En 1897, cependant, un terrible incident le contredit. À 6h45 ce matin du 14 janvier, on réveille René Van Yngelandt. Condamné pour meurtre, il est conduit à l’échafaud par Deibler. Pendant l’exécution, l’aide du bourreau fait une mauvaise manoeuvre, et Deibler reçoit une giclée de sang en plein visage.
Quatre jours plus tard, il procède à la décapitation de Dominique Harsch. Le couperet est libéré avant que la lunette ne soit fermée, et cette fois-ci, le sang est projeté sur les spectateurs les plus proches. Louis Deibler demande alors qu’on lui apporte de l’eau pour se laver le visage, mais la projection ne l’a pas atteint : il est seulement victime de sa première crise d’hémophobie.
Cette peur du sang s’aggravant de jour en jour, il finit par demander sa démission deux ans plus tard. Il est cependant forcé d’exécuter un dernier condamné. Au cours de sa carrière, il aura fait tomber plus de 400 têtes.

 

Louis Deibler L'express de Lyon
La dernière exécution de Louis Deibler.
Louis Deibler caricature
Deibler caricaturé

Louis Deibler exécution

Quand on exécute le matin
Dans la nuit d’un pas incertain
L’boiteux s’en va cahin-cahant
Afin d’dresser son instrument,
Pendant qu’ses aides rangent le fourgon
D’vant la porte de la prison,
Avec des airs préoccupés
Il inspecte les cinq pavés

Il faut le voir, en avant d’la barrière
Boitant par devant, boitant par derrière;
La jambe droit’ du moderne Falstaff
Semble crier : j’ai l’taf ! j’ai l’taf ! j’ai l’taf
Tandis que l’autre lui répond
Va donc ! Va donc ! Va donc !

Ah ! s’écrie tragique son riflard
Pas d’pétard
Car il est trop tard !
Il est trop tard !

« Le boiteux », chanson écrite par Édouard Mores

Références :
Le métier de bourreau du Moyen Age à aujourd’hui, essai de Jacques Delarue
guillotine.voila.net


Laboratoire d’écriture

Imaginer en quelques mots un personnage dont le métier ou la situation sont en décalage avec son caractère.

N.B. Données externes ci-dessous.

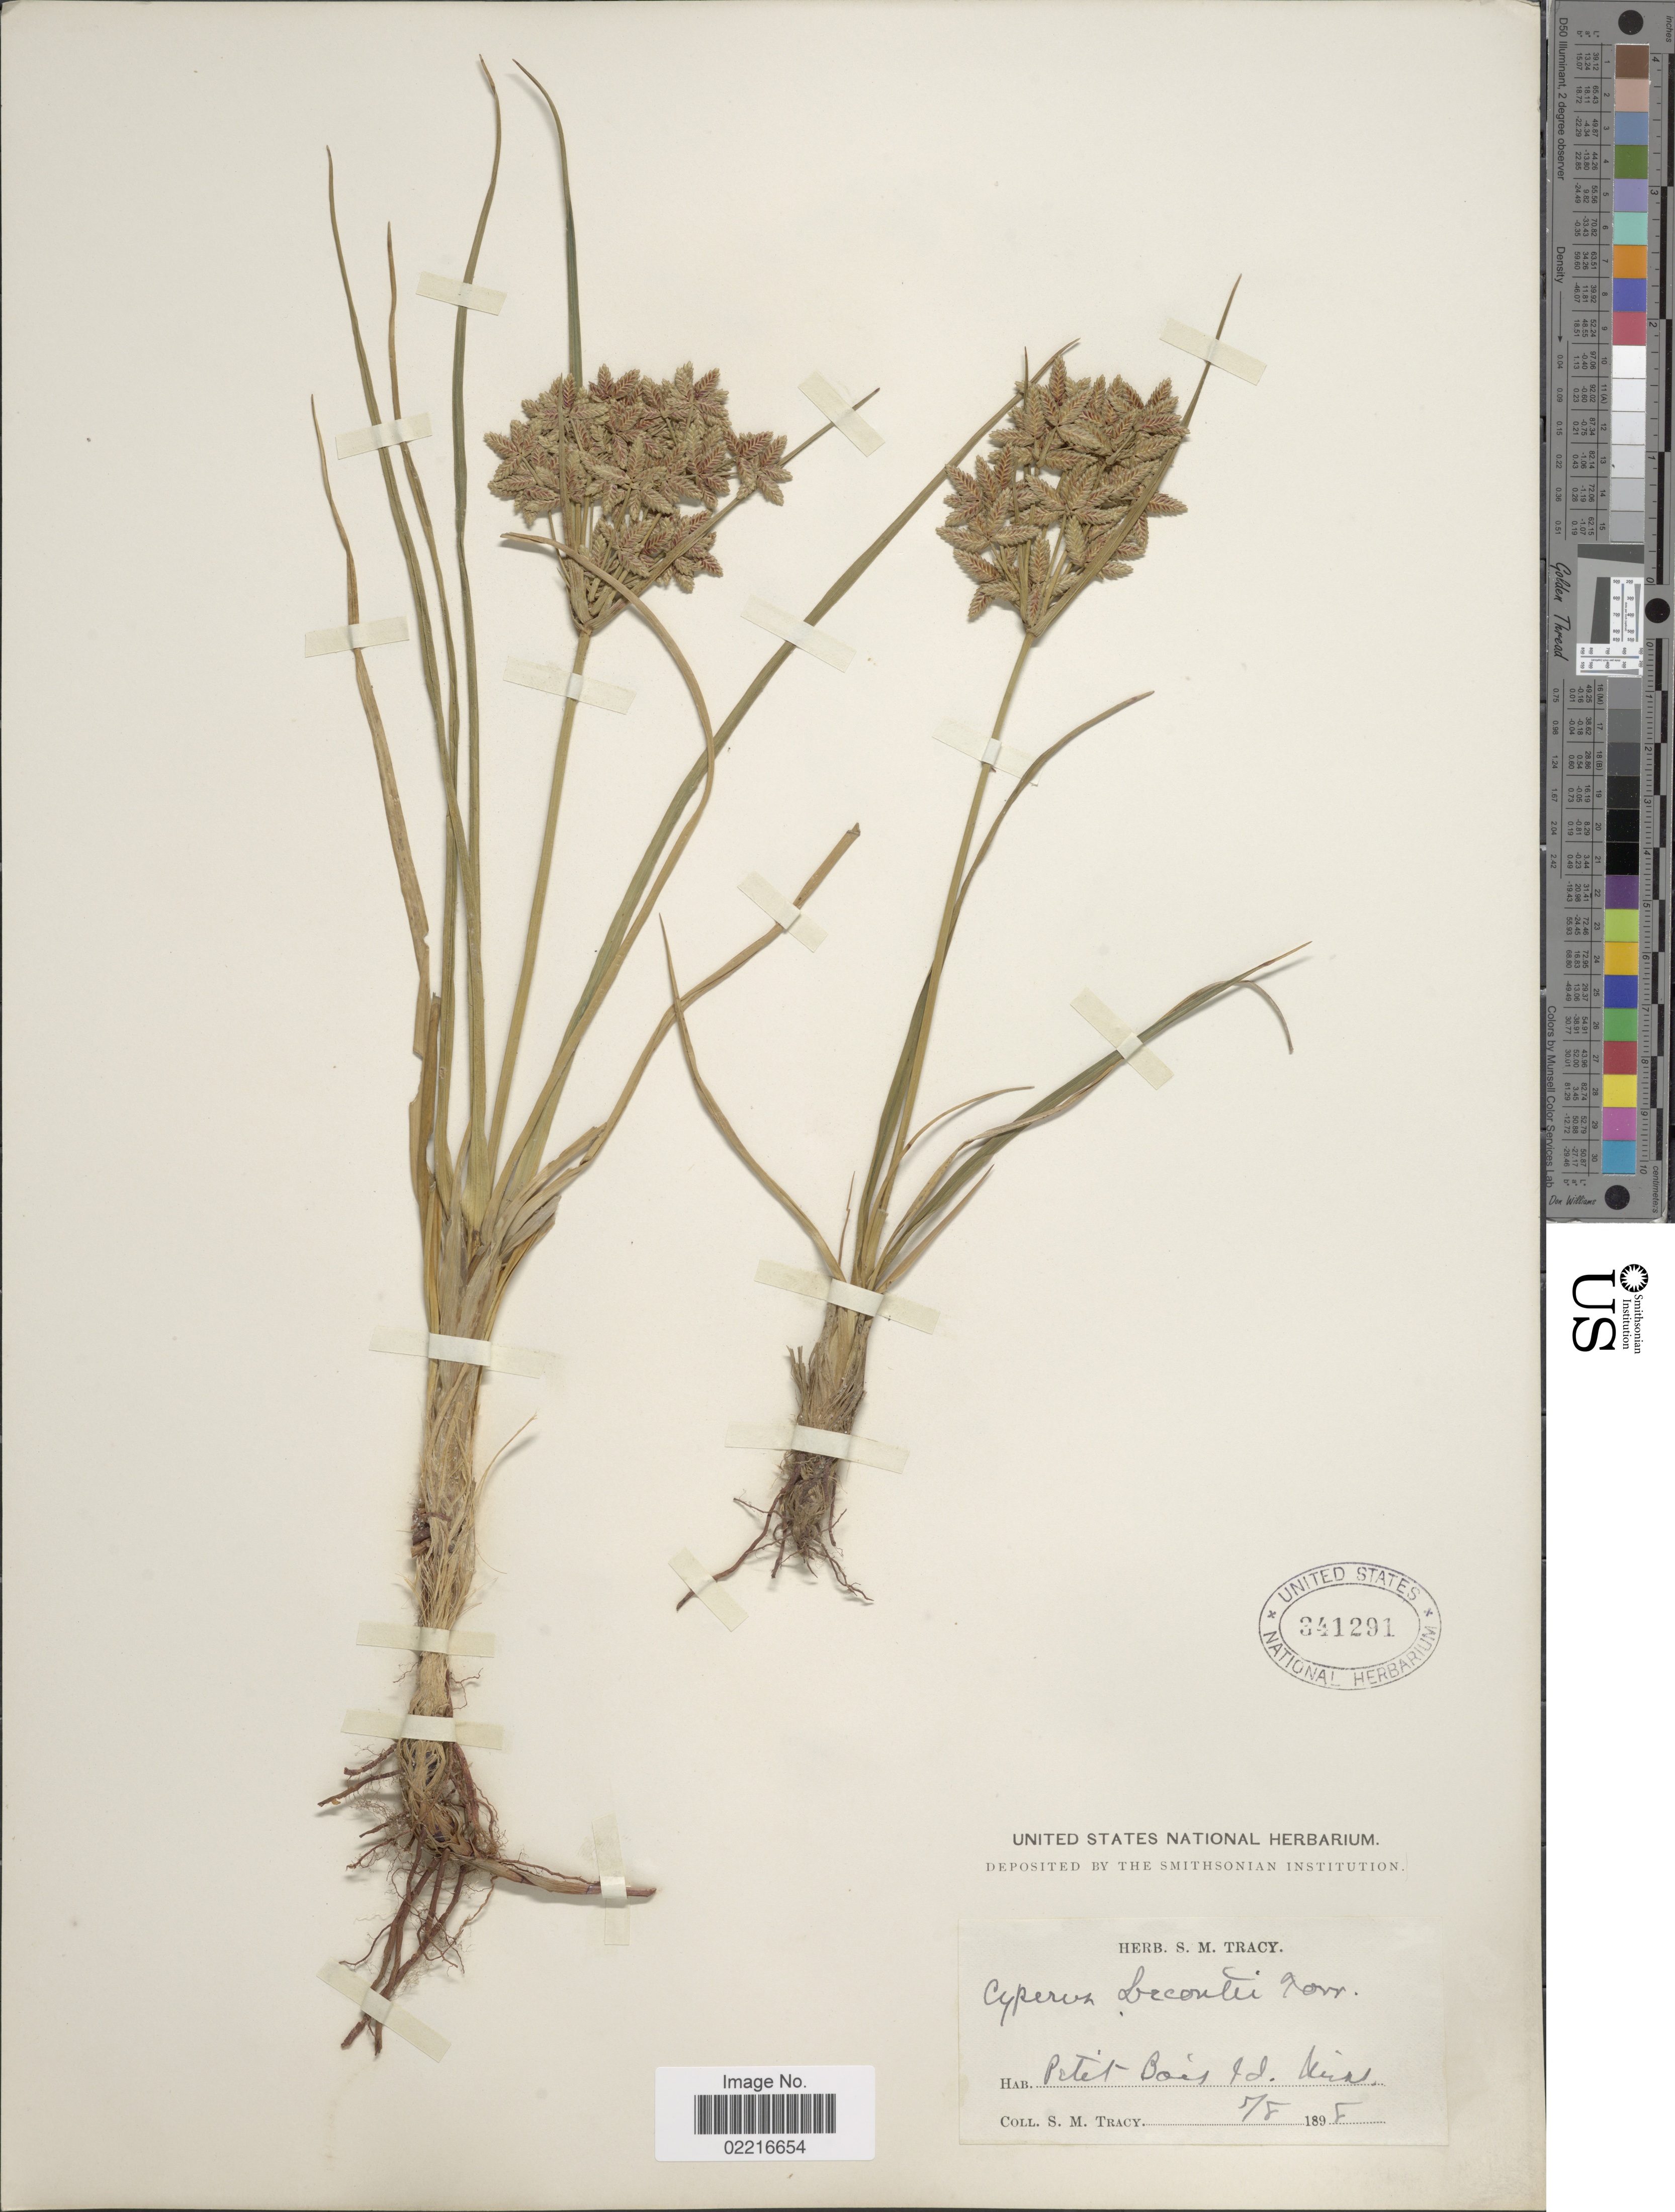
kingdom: Plantae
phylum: Tracheophyta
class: Liliopsida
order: Poales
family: Cyperaceae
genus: Cyperus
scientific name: Cyperus lecontei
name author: Torr. ex Steud.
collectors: S. M. Tracy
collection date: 1898-05-08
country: United States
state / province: Mississippi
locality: Petit Bois Id.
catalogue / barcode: US 341291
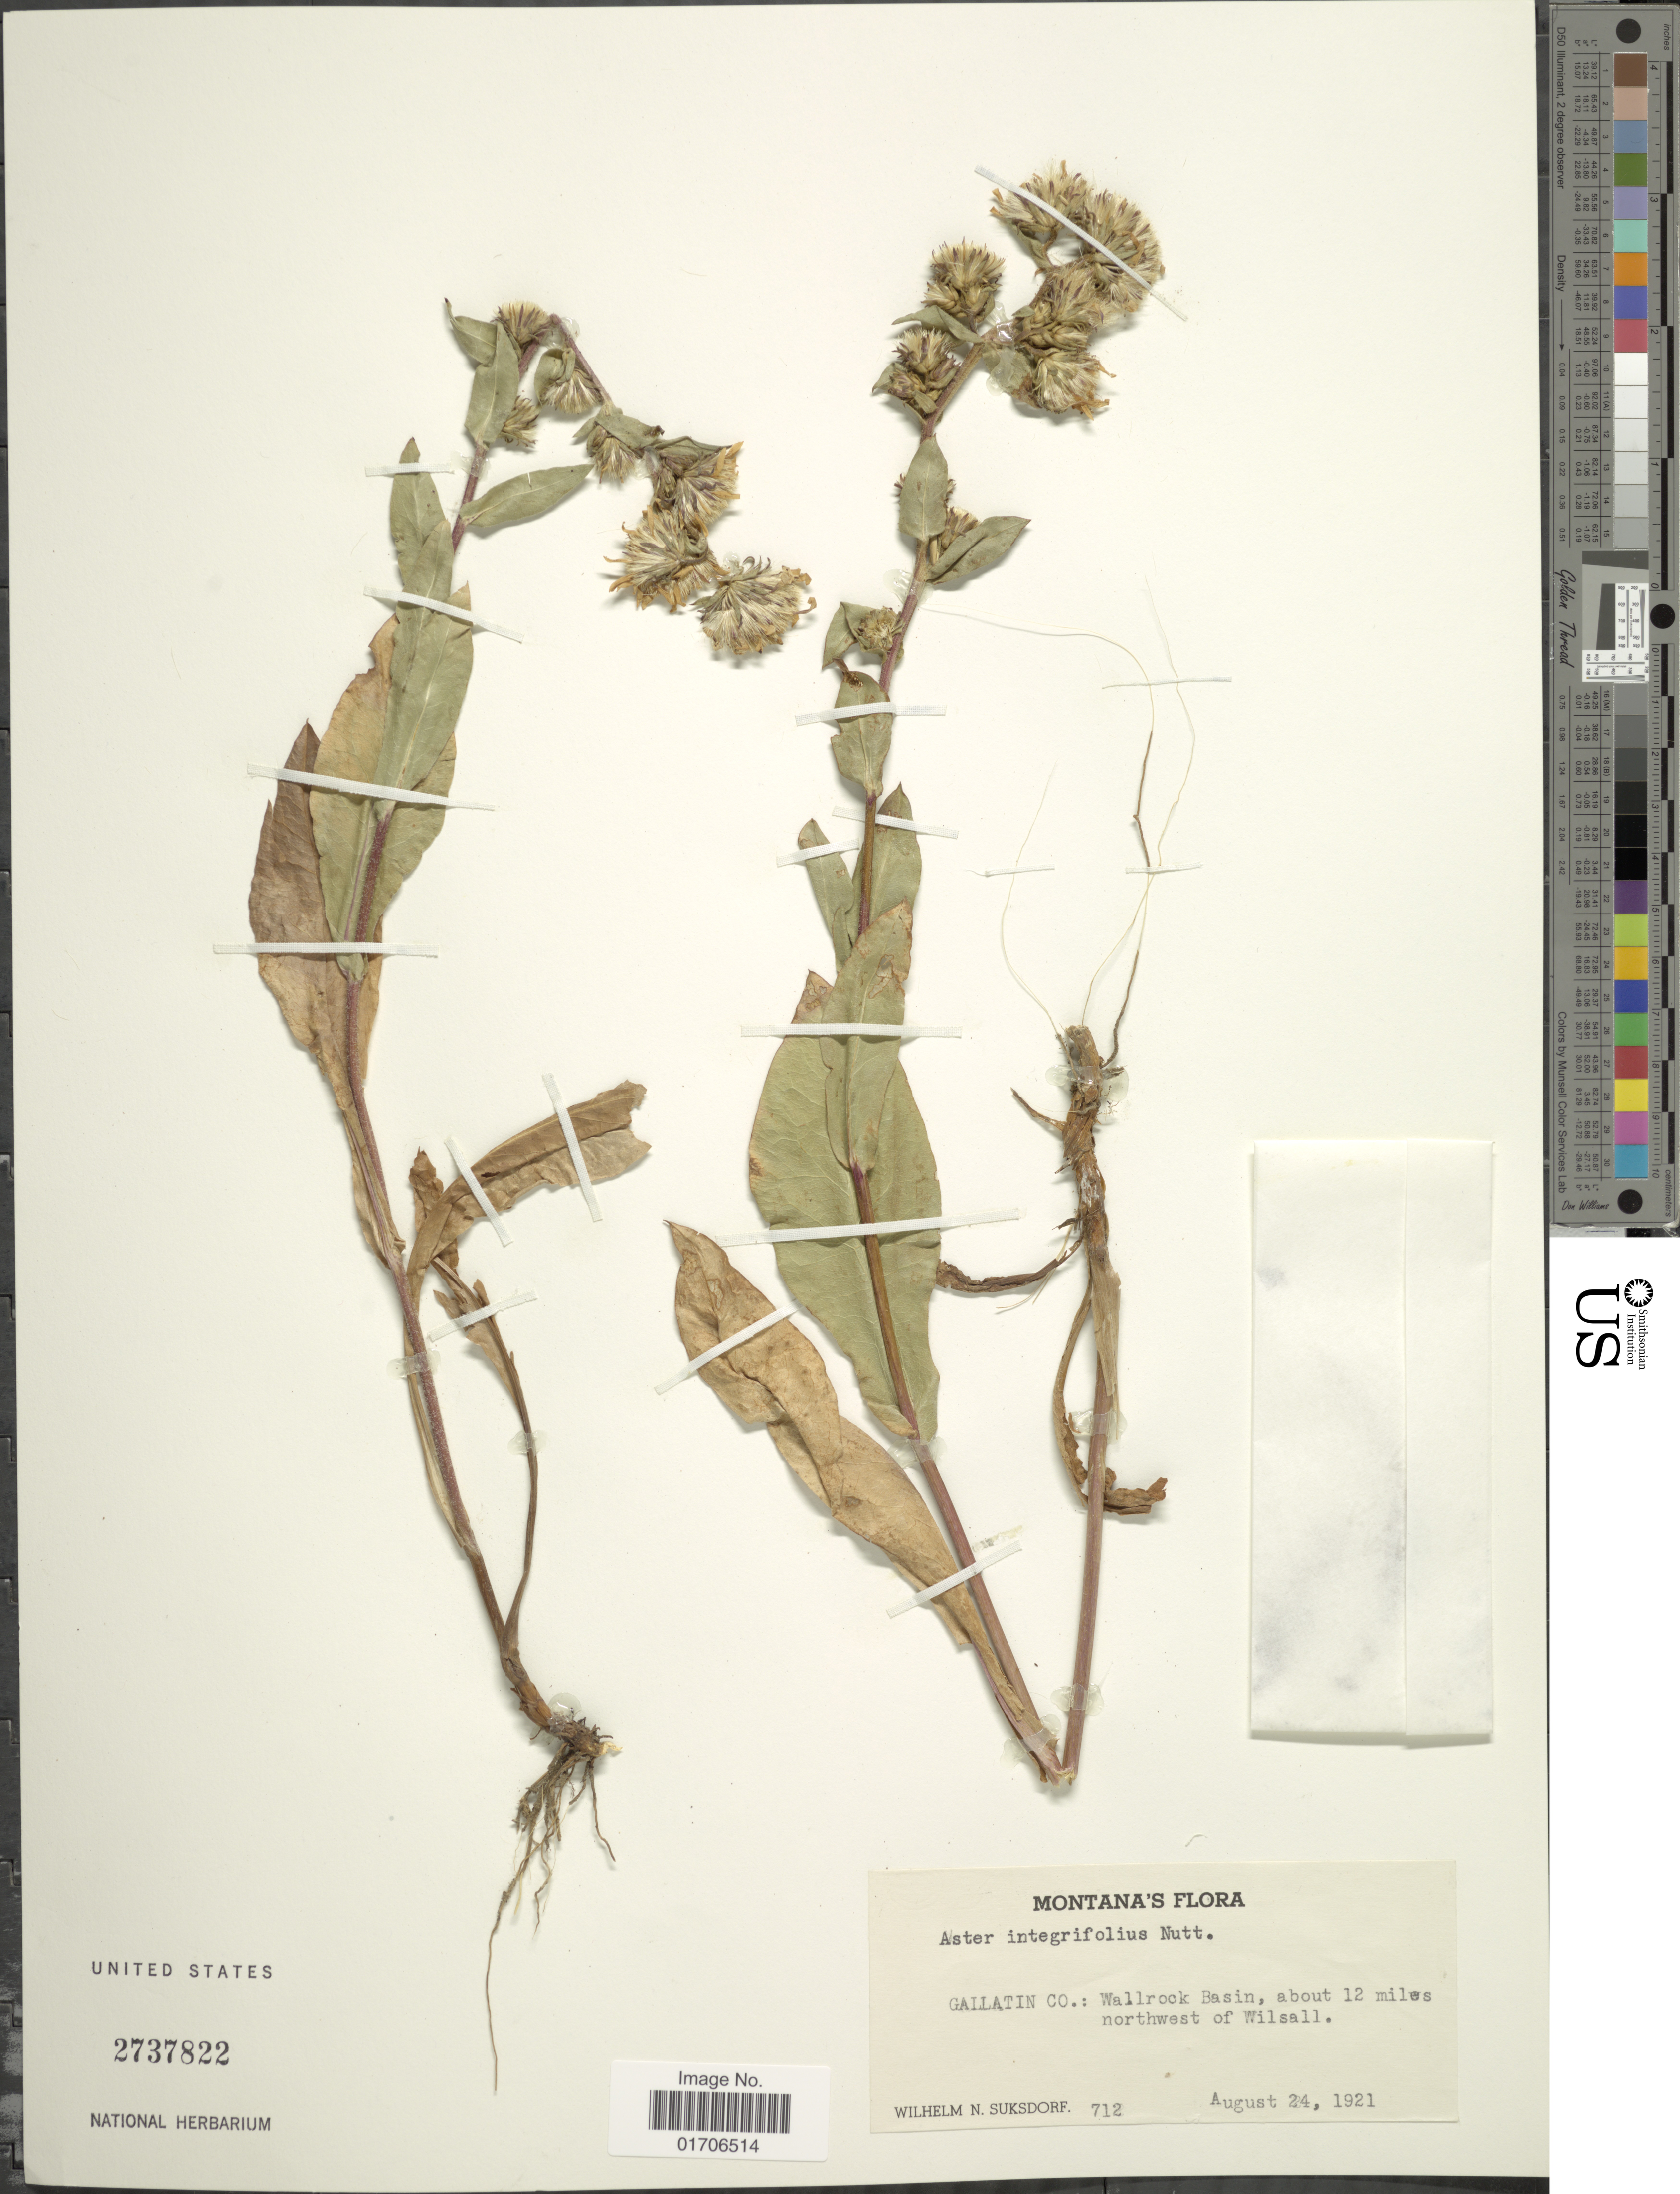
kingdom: Plantae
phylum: Tracheophyta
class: Magnoliopsida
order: Asterales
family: Asteraceae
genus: Eurybia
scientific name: Eurybia integrifolia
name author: (Nutt.) G.L. Nesom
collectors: W. N. Suksdorf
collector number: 712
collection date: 1921-08-24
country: United States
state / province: Montana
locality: Montana. Gallatin Co.: Wallrock Basin, about 12 miles northwest of Wilsall.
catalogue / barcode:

"Le décapité récalcitrant"
« Le décapité récalcitrant »

« Le bourreau qui avait peur du sang » pose déjà les bases d’un récit, car le conflit du personnage est évident. À votre tour, imaginez ces personnages dont le potentiel dramatique tient en une seule phrase. Acceptez les facilités (« le clown dépressif »), ne vous limitez pas à ce qui vous paraît connu (« le pompier pyromane » aurait pu être une prémisse du Fahrenheit 451 de Ray Bradbury). Ces quelques mots peuvent former le titre d’un conte, d’une fable (« Le vaillant soldat de plomb » d’Andersen)
Le clochard élégant, le torturé qui s’ennuyait, l’aveugle halluciné…
Le récit tient aux causes et aux conséquences. Le clown est-il devenu dépressif parce qu’il n’arrive plus à faire rire personne ? Ou est-il devenu clown pour soigner sa dépression ? Le torturé s’ennuie-t-il de sa situation ? Ou l’a-t-il justement provoquée pour tromper l’ennui ?
Ces premiers mots contiennent déjà à eux seuls plusieurs centaines d’histoires. À vous de choisir celle que vous voulez raconter.

Prémisse : fait d’où découle une conséquence.